(Saved entries)

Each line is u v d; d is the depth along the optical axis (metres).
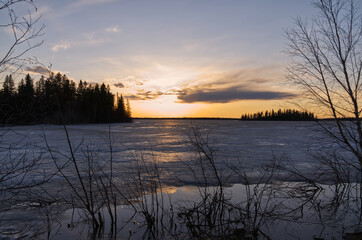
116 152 12.98
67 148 13.95
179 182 7.52
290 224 4.82
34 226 4.58
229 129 40.19
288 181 7.81
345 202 5.95
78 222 4.81
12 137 14.33
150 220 4.79
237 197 6.23
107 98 67.31
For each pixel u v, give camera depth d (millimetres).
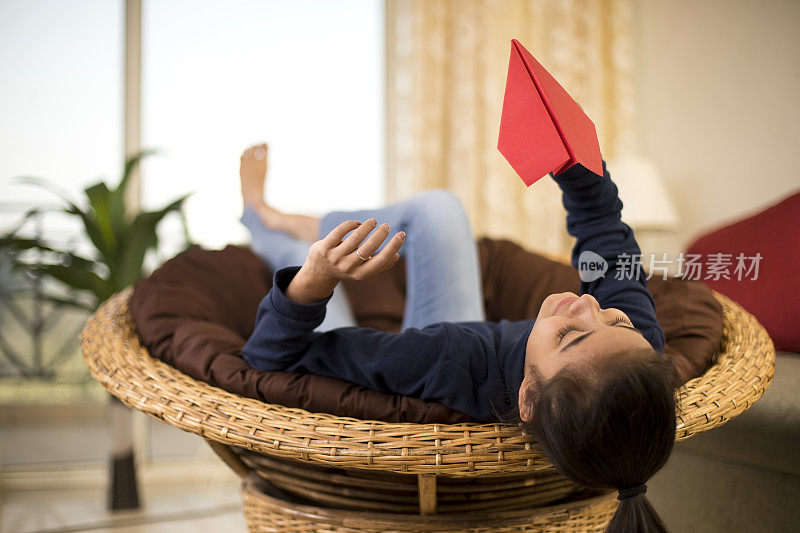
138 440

ASSIGNMENT: Write out the data exactly, and exclude every picture it holds.

RESPONSE TO THIS TASK:
Each line is u v d; d is the depth along the optical axis (metres).
116 152 12.98
67 148 13.95
179 182 7.52
290 224 4.82
34 226 4.58
229 129 40.19
288 181 7.81
345 202 5.95
78 222 4.81
12 137 14.33
150 220 4.79
237 197 6.23
107 98 67.31
For each pixel u v, give camera depth d (millimetres).
138 440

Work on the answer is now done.